Reference Data Management

This short paper describes the rationale for reference data and its management, sets out the six most common reference data cases, a generalized data model for managing reference data, descriptions of each of the six reference data cases, a strategy for reference data updating and maintenance, and finally, the recasting of existing reference data.

The topics is this paper include:

  • Rationale for Reference Data
  • Description of the Six Reference Data Cases
  • Generalized Data Model
  • Specifications of Six Reference Data Cases
  • Strategy for Reference Data Updating and Maintenance
  • Recasting Reference Data

Reference data represents data-based object collection classification schemes. Each reference data value should be orthogonal in terms of its semantics. Reference data values are employed to uniquely distinguish one object collection from another.

Collections of objects can be characterized in multiple ways, thus there can be multiple reference-data based characterizations. Simple reference data consists of discrete values representing single, easily distinguished meaning. Complex reference data contains multiple interrelated facts that are intrinsically related to each other, and in many situations have their values changed in lockstep.

An instance of reference data is almost always a row in a database table. As with all other rows, there are four kinds of columns for each table: uniqueness columns, metadata columns, content columns, and relationship columns. Uniqueness columns represent a set of values that cause the selection of just one row. Metadata columns represent the reference data’s adjudication information. That is, the information that affirms the authoritativeness of the values. This normally contains who, what, when, where, why, and how data. Content columns represent the “real” data, and for a single reference data content column that would be just the reference data value and the reference data value meaning. The final column set, relationship, represents the columns that, when valued, provide the uniqueness value for a different row in the same table (recursive relationship) or different table (child table for a parent-child relationship). In this latter situation, the uniqueness column set is often called the reference data table’s primary key.

## Information shown
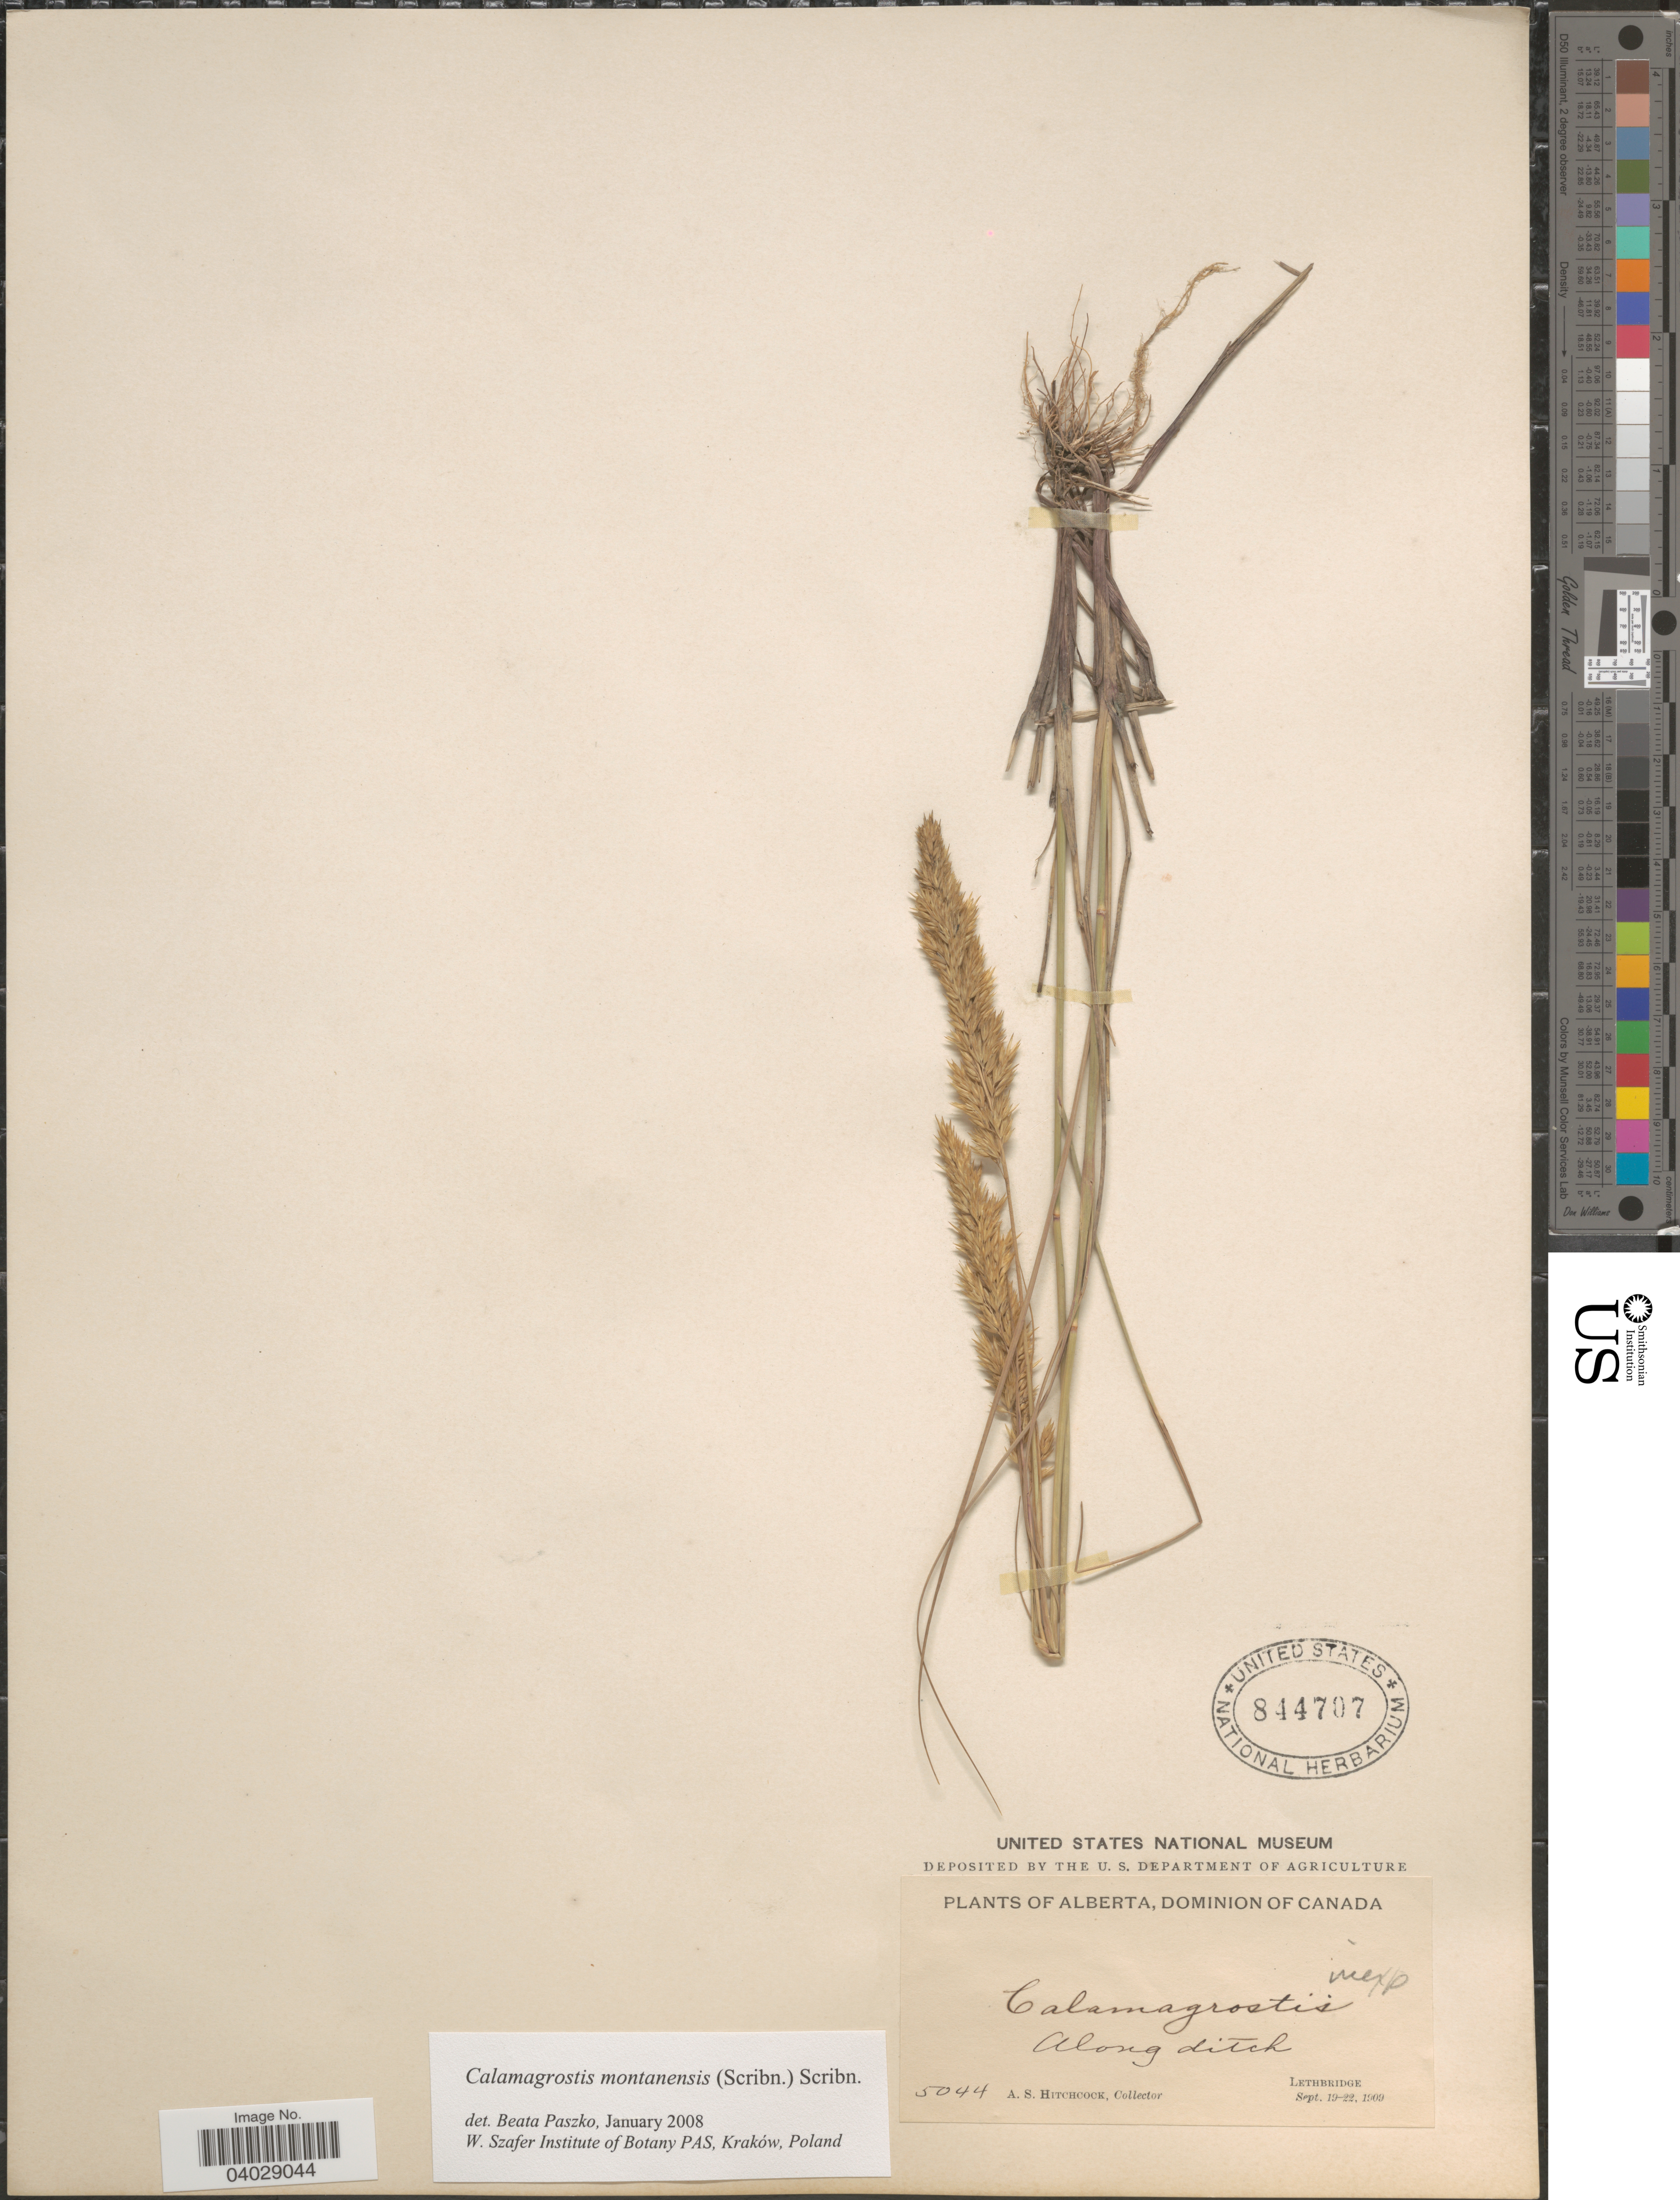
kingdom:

## To do
1. Rewrite the stretch of the reference data management text from "Reference Data Management" through "existing reference data.", putting "report" in place of "paper".
2. Answer these questions from the reference data management text.
(a) How many kinds of columns does each table have?
(b) What does simple reference data consist of?
(c) In a parent-child relationship, what is the uniqueness column set often called?

## Solutions
1.
Reference Data Management

This short report describes the rationale for reference data and its management, sets out the six most common reference data cases, a generalized data model for managing reference data, descriptions of each of the six reference data cases, a strategy for reference data updating and maintenance, and finally, the recasting of existing reference data.

2.
(a) Four: uniqueness, metadata, content, and relationship columns.
(b) Discrete values representing single, easily distinguished meaning.
(c) The reference data table's primary key.